# AIM OF THE EXERCISE:
Write out, word for word, the lines starting at the beginning of the items below and ending at the line that contains "синтеза на тестостерон.", including that line.

# RECORDS SUPPLIED:
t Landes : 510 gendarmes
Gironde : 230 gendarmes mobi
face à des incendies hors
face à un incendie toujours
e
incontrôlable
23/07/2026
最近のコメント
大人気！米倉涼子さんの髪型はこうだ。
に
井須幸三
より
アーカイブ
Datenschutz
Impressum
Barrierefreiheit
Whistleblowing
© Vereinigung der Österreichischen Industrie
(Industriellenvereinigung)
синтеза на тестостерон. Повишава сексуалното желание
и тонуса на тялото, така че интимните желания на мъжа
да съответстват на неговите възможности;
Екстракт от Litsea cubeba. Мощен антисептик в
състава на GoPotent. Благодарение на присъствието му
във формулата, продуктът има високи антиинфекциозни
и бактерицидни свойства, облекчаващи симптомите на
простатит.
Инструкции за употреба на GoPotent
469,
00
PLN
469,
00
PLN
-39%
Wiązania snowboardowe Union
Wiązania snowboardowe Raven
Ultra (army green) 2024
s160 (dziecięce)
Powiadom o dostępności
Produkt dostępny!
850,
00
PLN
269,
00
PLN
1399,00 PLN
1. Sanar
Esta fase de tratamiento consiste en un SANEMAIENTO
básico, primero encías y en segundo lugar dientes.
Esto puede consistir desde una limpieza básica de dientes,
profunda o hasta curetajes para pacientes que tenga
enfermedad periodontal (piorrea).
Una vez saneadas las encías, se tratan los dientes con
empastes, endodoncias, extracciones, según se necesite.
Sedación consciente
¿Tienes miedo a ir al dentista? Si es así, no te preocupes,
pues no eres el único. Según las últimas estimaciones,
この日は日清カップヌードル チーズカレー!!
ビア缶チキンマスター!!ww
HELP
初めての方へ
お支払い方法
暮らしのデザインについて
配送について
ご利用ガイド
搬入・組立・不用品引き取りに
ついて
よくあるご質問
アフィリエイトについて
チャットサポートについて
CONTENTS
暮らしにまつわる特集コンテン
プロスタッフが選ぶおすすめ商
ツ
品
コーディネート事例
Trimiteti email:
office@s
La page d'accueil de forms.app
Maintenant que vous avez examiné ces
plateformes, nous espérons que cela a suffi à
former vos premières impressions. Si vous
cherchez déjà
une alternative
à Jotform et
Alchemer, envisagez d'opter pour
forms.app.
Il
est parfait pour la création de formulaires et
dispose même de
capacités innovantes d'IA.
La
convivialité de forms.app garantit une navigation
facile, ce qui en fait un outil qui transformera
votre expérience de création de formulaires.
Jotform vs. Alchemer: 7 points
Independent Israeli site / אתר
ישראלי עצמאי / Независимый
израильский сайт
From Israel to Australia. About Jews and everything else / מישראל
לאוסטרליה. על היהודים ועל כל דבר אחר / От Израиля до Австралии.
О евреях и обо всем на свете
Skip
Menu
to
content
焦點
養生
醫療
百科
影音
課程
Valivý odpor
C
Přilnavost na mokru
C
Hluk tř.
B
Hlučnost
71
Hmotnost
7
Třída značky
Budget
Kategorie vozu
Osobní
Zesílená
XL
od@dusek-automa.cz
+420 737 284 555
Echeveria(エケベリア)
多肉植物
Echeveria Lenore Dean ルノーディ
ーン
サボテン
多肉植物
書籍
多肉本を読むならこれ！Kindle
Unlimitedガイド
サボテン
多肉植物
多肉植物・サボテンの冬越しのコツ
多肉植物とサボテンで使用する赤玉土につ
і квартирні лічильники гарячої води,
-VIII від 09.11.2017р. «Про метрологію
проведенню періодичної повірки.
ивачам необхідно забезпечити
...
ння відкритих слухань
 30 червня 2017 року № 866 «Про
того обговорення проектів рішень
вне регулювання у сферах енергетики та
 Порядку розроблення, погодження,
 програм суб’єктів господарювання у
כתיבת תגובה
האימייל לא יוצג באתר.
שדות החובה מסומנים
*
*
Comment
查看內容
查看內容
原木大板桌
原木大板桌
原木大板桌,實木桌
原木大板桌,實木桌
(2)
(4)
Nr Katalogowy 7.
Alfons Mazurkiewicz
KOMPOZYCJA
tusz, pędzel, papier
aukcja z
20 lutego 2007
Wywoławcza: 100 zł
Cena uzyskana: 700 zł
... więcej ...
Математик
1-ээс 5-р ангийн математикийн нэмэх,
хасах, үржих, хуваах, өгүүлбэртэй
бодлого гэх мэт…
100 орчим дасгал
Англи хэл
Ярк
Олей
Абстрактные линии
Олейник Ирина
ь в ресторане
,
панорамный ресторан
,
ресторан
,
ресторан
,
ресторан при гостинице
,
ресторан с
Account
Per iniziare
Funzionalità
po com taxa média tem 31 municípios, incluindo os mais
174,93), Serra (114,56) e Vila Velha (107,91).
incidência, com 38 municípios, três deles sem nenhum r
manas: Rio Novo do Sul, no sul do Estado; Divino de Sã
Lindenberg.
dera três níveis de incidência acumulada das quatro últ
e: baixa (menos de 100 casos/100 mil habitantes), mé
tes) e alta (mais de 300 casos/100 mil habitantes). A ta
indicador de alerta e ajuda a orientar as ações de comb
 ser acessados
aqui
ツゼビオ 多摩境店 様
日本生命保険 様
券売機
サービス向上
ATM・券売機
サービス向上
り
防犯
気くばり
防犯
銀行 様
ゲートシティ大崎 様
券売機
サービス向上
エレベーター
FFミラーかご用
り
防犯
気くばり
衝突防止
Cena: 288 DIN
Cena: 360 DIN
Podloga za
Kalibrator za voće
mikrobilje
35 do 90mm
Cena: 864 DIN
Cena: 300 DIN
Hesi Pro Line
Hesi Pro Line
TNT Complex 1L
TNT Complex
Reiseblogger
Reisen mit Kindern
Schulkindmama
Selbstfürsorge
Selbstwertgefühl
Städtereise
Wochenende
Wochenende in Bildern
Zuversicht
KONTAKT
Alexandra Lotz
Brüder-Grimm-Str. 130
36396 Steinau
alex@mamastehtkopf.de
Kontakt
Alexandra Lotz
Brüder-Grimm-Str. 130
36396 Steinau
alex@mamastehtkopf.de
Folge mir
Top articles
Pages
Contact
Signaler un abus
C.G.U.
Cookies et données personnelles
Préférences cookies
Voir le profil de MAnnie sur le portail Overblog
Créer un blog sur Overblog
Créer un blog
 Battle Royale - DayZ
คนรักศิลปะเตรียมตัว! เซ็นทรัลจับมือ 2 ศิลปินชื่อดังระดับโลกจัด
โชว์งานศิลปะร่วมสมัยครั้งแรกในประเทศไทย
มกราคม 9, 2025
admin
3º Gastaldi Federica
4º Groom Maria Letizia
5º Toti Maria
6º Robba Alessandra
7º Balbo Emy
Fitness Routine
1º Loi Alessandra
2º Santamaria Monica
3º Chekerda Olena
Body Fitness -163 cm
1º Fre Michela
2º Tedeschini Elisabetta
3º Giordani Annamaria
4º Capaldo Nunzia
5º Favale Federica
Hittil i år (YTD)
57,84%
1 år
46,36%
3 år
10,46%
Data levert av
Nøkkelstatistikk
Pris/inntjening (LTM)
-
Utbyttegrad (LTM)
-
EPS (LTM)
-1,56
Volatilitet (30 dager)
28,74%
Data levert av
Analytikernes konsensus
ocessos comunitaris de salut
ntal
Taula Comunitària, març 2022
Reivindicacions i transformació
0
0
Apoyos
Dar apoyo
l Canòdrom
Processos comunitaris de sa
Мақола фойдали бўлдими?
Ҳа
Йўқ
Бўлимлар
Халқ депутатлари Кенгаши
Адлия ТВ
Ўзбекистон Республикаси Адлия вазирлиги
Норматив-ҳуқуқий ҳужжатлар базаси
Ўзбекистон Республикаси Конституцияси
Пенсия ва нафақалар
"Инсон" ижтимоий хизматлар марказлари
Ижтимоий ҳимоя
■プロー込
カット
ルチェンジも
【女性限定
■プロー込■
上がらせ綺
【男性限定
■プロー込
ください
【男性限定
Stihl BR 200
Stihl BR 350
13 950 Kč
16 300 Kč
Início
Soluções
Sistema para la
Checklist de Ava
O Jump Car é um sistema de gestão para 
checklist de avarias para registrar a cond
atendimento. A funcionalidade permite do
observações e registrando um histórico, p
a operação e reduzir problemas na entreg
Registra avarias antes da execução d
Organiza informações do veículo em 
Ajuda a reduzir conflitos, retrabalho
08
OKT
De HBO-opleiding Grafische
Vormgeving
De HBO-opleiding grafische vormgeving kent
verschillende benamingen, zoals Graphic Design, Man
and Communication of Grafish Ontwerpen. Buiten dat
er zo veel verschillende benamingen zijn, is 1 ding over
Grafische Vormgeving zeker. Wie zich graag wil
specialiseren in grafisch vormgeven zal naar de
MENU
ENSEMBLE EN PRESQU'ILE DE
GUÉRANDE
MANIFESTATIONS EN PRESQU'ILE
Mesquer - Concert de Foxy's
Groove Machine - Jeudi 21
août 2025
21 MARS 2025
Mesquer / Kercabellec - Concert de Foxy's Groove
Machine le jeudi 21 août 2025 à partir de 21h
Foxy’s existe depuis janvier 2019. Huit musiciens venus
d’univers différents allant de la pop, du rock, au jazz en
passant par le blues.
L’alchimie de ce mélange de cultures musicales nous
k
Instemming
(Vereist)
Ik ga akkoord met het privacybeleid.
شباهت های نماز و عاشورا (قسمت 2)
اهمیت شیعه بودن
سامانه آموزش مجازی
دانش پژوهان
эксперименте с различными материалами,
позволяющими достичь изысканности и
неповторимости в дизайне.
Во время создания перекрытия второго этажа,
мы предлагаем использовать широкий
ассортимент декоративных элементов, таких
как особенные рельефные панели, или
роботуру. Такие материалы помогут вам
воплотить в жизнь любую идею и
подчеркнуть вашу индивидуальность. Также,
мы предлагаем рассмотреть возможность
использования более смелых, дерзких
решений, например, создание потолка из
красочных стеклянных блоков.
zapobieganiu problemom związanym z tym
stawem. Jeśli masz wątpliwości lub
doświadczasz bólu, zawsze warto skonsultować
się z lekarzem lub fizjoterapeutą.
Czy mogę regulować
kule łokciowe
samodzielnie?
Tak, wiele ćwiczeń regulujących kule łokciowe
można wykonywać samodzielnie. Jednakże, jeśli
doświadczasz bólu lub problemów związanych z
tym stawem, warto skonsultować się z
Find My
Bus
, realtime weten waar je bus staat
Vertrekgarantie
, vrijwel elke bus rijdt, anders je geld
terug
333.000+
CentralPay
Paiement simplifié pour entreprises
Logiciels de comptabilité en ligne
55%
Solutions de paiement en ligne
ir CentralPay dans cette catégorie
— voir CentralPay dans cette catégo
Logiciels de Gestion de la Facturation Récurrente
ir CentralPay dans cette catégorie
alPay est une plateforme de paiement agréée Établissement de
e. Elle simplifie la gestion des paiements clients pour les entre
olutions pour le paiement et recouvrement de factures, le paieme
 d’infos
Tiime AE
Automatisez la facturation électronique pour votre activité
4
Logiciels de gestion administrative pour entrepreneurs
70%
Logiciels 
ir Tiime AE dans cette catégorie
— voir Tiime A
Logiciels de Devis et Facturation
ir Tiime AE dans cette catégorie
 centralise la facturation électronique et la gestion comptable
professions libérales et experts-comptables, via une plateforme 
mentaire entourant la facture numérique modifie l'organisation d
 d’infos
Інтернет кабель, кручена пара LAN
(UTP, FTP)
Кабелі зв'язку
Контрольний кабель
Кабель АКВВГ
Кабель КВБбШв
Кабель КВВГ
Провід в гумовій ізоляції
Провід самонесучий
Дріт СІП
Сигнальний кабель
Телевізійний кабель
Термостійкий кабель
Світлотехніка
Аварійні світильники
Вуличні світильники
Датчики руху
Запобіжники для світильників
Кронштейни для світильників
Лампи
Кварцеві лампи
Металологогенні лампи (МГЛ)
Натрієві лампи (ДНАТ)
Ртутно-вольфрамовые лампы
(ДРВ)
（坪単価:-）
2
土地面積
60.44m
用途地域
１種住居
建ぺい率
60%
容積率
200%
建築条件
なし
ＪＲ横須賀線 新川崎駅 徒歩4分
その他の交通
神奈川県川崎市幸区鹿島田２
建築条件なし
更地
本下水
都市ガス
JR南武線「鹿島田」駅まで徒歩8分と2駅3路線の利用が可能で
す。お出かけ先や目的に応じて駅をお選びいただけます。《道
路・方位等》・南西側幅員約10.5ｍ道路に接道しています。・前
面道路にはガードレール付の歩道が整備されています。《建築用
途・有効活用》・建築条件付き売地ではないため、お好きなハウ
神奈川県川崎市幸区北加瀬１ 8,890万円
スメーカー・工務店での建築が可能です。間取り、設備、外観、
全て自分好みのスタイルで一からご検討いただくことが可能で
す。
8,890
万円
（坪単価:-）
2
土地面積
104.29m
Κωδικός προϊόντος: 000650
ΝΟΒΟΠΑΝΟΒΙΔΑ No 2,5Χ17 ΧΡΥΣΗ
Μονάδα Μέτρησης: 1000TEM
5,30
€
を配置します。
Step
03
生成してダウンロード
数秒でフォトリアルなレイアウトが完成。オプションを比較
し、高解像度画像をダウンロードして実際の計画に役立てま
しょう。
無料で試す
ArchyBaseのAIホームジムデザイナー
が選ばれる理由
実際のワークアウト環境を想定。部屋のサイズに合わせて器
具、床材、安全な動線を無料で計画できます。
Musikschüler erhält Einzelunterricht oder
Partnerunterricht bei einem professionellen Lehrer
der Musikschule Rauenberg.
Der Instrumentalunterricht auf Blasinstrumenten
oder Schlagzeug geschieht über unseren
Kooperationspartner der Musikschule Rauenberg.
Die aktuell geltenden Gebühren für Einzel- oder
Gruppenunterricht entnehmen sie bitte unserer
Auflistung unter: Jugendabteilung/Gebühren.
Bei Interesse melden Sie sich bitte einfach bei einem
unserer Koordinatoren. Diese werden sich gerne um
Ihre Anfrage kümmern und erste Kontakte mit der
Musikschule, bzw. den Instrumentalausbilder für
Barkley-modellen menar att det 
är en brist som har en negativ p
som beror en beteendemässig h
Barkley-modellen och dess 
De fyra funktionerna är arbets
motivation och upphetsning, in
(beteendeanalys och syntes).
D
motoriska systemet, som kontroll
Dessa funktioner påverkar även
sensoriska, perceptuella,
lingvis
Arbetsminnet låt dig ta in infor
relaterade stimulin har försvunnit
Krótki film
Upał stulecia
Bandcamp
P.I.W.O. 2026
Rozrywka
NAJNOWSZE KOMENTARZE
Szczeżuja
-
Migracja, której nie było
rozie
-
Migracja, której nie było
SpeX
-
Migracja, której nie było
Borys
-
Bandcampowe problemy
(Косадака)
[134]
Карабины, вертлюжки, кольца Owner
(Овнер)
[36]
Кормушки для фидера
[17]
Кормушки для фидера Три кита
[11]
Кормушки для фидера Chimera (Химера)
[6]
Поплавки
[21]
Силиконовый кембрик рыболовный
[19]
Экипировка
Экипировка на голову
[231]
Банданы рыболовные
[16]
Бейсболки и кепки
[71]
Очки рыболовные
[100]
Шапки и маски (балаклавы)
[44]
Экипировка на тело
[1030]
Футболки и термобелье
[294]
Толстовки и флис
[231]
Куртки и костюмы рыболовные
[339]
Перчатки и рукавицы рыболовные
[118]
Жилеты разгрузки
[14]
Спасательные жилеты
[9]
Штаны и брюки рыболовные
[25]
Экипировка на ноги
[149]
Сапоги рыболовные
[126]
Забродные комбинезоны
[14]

# ANSWER TO THE EXERCISE:
t Landes : 510 gendarmes
Gironde : 230 gendarmes mobi
face à des incendies hors
face à un incendie toujours
e
incontrôlable
23/07/2026
最近のコメント
大人気！米倉涼子さんの髪型はこうだ。
に
井須幸三
より
アーカイブ
Datenschutz
Impressum
Barrierefreiheit
Whistleblowing
© Vereinigung der Österreichischen Industrie
(Industriellenvereinigung)
синтеза на тестостерон. Повишава сексуалното желание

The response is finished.